Semarfm.com – Teramang Jaya : Terkait cuitan salah satu wali murid SDN 06 Teramang Jaya di media sosial yang menyinggung iuran sebesar Rp. 30.000.00, – yang dibebankan kepada wali murid untuk pembangunan lapangan bola kaki, Ketua Komite SDN 06 Teramang Jaya memberi tanggapanya.

“Tidak ada hubungannya antara rapor dengan iuran Komite “ucap Darmin, Ketua Komite SDN 06 Teramang Jaya saat dikunjungi semarfm.com di kediamanya minggu (22/12 /2019)

Lebih lanjut Ketua Komite mengatakan agar masyarakat harus lebih arif dan bijak dalam menggunakan media sosial
” Ini sudah dijelaskan dalam rapat Komite mungkin orang tua siswa yang bersangkutan tidak hadir saat rapat tersebut” jelasnya

Pihak Komite SDN 06 Teramang Jaya beberapa waktu yang lalu melihat kondisi lapangan yang ada di sekolah tersebut rusak dan berdebu yang di kwatirkan dapat mengganggu kegiatan siswa/siswi. Pihak Komite sendiri, bersama wali murid sepakat untuk iuran dalam memperbaiki sarana yang ada di sekolah tersebut
“Jadi tolong jangan dikaitkan dengan guru, ini murni inisiatif dari komite yang pada saat rapat telah sepakat untuk memperbaiki lapangan footsal bukan lapangan bola kaki seperti yang diberitakan. Dalam kesepakatan itu setiap wali murid menyumbang dana Rp. 30.000.00 persiswa dan alhamdulillah saat ini kondisi lapangan itu dapat digunakan dan tidak membahayakan anak – anak dalam melakukan kegiatan sekolah.
” imbuhnya

Rencananya Komite SDN 06 Teramang Jaya dalam programya, akan membangun mushola dilingkungan sekolah
” Rencananya sekolah akan memberlakukan fullday atau 5 hari dalam satu minggu, jadi kami selaku Komite Sekolah ingin selain pendidikan formal siswa-siswi jangan lupa dengan kewajibannya sebagai umat muslim” ungkapnya

Komite Sekolah sendiri adalah perubahan wujud dari Badan Pembantu Penyelenggara Pendidikan (BP3) . BP3 sendiri dinyatakan tidak berlaku setelah Pemerintah melalui Kementerian Pendidikan Nasional mengeluarkan Keputusannya No. 014/ U/ 2002 tanggal 2 April 2002. Sebagai gantinya pada tingkat satuan dapat dibentuk Komite Sekolah atas prakarsa masyarakat.

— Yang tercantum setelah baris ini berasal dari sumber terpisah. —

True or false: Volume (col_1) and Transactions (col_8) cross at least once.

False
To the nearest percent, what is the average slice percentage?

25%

Dalam Undang-Undang Sistem Pendidikan Nasional (UUSPN) No. 20 tahun 2003 pasal 56 ayat 3 menyatakan bahwa Komite Sekolah sebagai lembaga mandiri dibentuk dan berperan dalam peningkatan mutu pelayanan dengan memberikan pertimbangan, arahan dan dukungan tenaga, sarana dan prasarana, serta pengawasan pendidikan pada tingkat satuan pendidikan.

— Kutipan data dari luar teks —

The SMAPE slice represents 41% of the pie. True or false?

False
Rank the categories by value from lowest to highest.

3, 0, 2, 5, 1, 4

Komite Sekolah yang berada pada tingkat satuan pendidikan dituntut mampu meyakinkan orang tua, Pemerintah Daerah, dunia usaha dan masyarakat pada umumnya bahwa sekolah itu dapat dipercaya. Dengan demikian sekolah pada tataran teknis perlu mengembangkan kemampuan menganalisis biaya sekolah yang berkorelasi signifikan terhadap mutu pendidikan yang diperolehnya.

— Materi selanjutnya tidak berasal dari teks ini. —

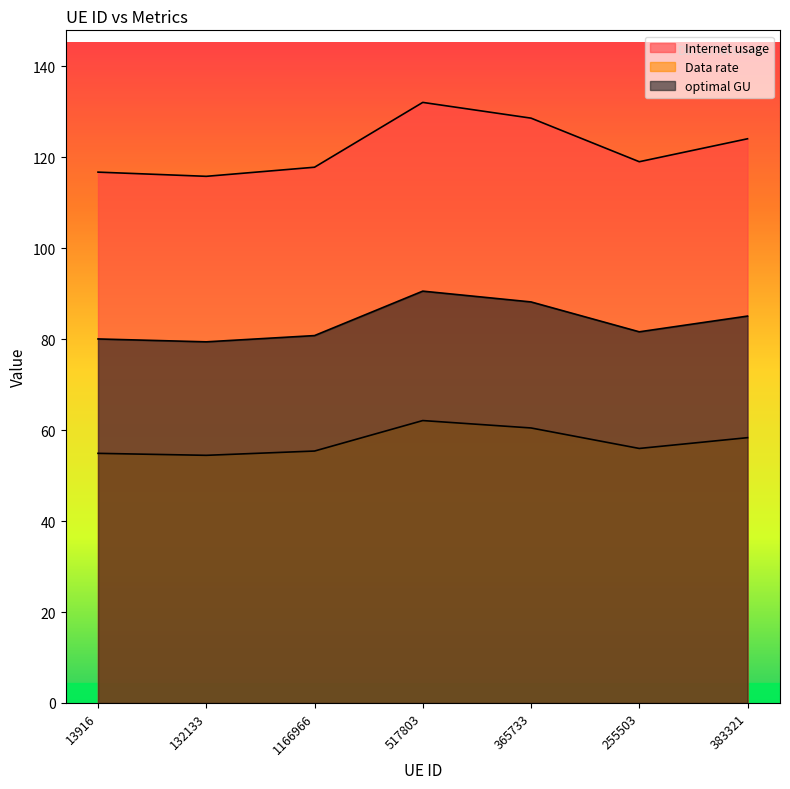

How many interior local valleys does the Data rate series have?

2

Dengan demikian dapat disimpulkan bahwa Komite Sekolah adalah badan mandiri yang mewadahi peran serta masyarakat dalam rangka meningkatkan mutu pendidikan, pemerataan dan efesiansi pengelolaan pendidikan itu sendiri di tingkat satuan pendidikan, baik pada pendidikan prasekolah, jalur pendidikan sekolah, maupun luar sekolah. Nama dari Komite itu sendiri dapat disesuai dengan kreteria pemberdayaan masyarakat dan pemberdayaan sekolah dengan fokus pada pemenuhan mutu pendidikan yang kompetitif.